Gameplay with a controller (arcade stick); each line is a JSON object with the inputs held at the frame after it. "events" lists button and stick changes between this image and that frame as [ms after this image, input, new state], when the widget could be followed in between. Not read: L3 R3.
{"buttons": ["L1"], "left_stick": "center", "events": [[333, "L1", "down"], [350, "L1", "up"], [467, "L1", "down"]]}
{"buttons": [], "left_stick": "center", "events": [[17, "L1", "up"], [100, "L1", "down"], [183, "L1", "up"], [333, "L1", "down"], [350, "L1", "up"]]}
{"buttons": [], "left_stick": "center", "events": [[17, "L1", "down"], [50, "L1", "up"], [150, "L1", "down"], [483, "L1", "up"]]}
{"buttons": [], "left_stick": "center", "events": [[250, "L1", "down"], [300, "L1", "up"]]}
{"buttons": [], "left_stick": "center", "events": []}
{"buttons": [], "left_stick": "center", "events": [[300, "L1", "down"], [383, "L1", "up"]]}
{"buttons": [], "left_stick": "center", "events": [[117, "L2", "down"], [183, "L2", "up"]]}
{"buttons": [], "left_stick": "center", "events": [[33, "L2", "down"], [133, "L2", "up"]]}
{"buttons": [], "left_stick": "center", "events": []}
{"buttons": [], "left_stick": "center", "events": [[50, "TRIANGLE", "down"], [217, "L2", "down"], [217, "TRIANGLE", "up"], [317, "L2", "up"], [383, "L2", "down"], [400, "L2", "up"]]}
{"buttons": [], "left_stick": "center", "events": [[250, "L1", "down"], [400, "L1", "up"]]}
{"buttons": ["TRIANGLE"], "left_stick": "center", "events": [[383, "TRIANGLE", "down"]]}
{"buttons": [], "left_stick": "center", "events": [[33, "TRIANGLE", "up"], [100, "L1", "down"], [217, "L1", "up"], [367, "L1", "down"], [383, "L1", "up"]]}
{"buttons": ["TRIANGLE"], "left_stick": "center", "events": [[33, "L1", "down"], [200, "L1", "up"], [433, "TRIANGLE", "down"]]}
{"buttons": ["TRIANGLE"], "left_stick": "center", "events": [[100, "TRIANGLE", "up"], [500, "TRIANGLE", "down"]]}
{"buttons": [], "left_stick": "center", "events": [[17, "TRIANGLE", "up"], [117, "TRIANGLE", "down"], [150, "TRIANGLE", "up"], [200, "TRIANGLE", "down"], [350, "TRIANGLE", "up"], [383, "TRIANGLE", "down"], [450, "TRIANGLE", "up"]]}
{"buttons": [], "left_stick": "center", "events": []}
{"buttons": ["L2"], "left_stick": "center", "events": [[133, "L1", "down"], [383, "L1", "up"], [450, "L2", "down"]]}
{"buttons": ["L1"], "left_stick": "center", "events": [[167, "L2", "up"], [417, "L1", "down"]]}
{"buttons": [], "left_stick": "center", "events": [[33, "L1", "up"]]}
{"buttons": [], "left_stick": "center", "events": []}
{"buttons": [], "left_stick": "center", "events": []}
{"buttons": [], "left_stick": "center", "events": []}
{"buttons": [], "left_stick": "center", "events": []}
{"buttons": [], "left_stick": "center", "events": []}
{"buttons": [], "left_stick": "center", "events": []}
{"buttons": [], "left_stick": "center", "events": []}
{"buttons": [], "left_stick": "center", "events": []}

[WHAT YOU HAVE TO DO]
Look over the material and return every line where the word "TRIANGLE" is found.

[ANSWER SPACE]
{"buttons": [], "left_stick": "center", "events": [[50, "TRIANGLE", "down"], [217, "L2", "down"], [217, "TRIANGLE", "up"], [317, "L2", "up"], [383, "L2", "down"], [400, "L2", "up"]]}
{"buttons": ["TRIANGLE"], "left_stick": "center", "events": [[383, "TRIANGLE", "down"]]}
{"buttons": [], "left_stick": "center", "events": [[33, "TRIANGLE", "up"], [100, "L1", "down"], [217, "L1", "up"], [367, "L1", "down"], [383, "L1", "up"]]}
{"buttons": ["TRIANGLE"], "left_stick": "center", "events": [[33, "L1", "down"], [200, "L1", "up"], [433, "TRIANGLE", "down"]]}
{"buttons": ["TRIANGLE"], "left_stick": "center", "events": [[100, "TRIANGLE", "up"], [500, "TRIANGLE", "down"]]}
{"buttons": [], "left_stick": "center", "events": [[17, "TRIANGLE", "up"], [117, "TRIANGLE", "down"], [150, "TRIANGLE", "up"], [200, "TRIANGLE", "down"], [350, "TRIANGLE", "up"], [383, "TRIANGLE", "down"], [450, "TRIANGLE", "up"]]}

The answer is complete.